KEY POINTS:
City Vision yesterday opened its campaign to keep control of Auckland City by promising not to sell the airport shares and to stop the policy of putting up water charges to subsidise other council spending.
Absent was Dr Bruce Hucker, the former leader who quit the ticket two weeks ago after a bitter internal spat over his hard line on higher water charges.
Dr Hucker was mentioned in passing for his 18 years as the main centre-left voice on the council but, Labour Cabinet minister and Mt Roskill MP Phil Goff told the 110 or so supporters, the campaign was all about presenting a united face.
"The quickest way to electoral defeat is to look disunited," said Mr Goff, who could speak from personal experience, having lost his seat in the 1990 election landslide against the bitterly divided Labour Government.
Mr Goff said communication of City Vision's policies and getting the postal vote "off the kitchen table" and into the letterbox would be vital for the political grouping, which won control of the council for the first time in 2004.
City Vision won nine of the 20 council seats, and secured a majority with the aid of Mayor Dick Hubbard and independent Faye Storer.
Another guest speaker, Green MP Sue Bradford, said she hoped the city council would not sink back into its traditional role of a Citizens & Ratepayers "rich, white man's club".
She praised the ticket for the diversity of its 38 candidates standing for the council, Auckland Regional Council and Auckland District Health Board.
City Vision has issued a full set of policies, covering everything from transport, rates and water bills to social objectives.
After raising rates overall by 21.3 per cent and 32.8 per cent for households in the past three years, City Vision is making no promises about future rises except to say it will keep increases to a "minimum through sound management of the city's affairs".

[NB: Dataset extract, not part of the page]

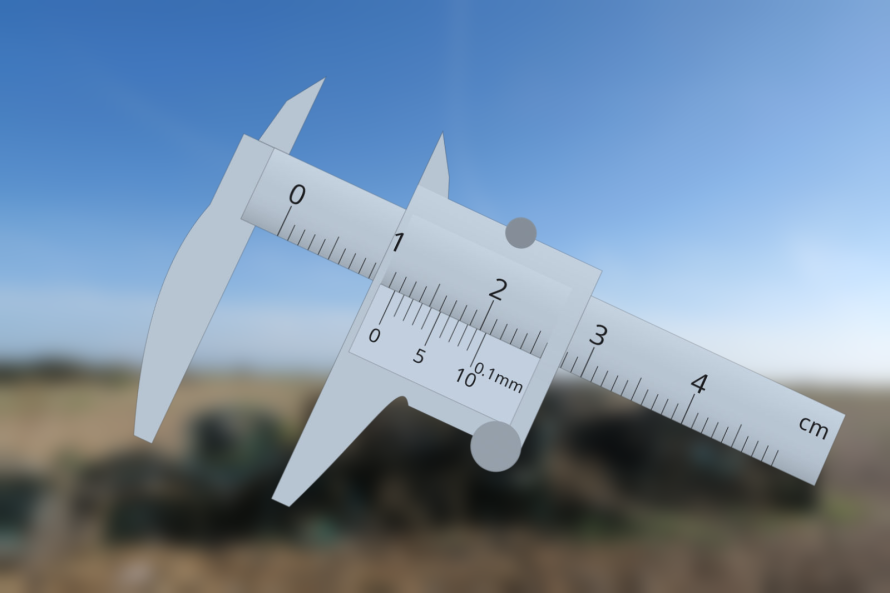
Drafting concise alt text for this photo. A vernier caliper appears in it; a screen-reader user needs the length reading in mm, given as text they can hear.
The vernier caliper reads 11.6 mm
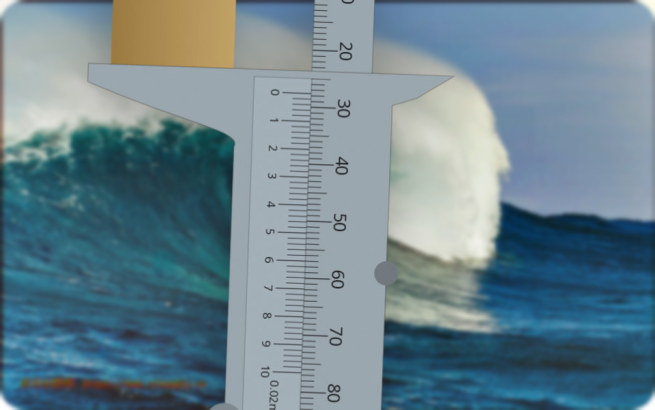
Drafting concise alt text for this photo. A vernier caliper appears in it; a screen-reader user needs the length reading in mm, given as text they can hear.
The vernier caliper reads 27.6 mm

The ticket is also promising to abolish the $95 annual general charge and look at replacing the $199 fixed rubbish charge with "polluter pays" charging.
It would also abolish the policy - backed by some City Vision councillors this term - of more than doubling water bills over 10 years to raise $280 million for other council spending.
City Vision is now saying the policy is not financially sustainable and is unfair on households.
Mr Goff scoffed at claims by former mayor and C&R Now-aligned mayoral candidate John Banks that he had turned over a new leaf.
"I say to that, 'Yeah right'. He hasn't changed. He is 60. He has been that way all his life and he will be like that again."
CENTRE-LEFT VOWS
* Keep the airport shares.
* Stop putting up water bills to pay for council spending.
* Abolish $95 uniform annual general charge.
* Replace $199 rubbish charge with "polluter pays".
* Keep rates increases to a minimum.
* Increase affordable housing in partnership with Government.
* Oppose above-ground option for Avondale section of SH20.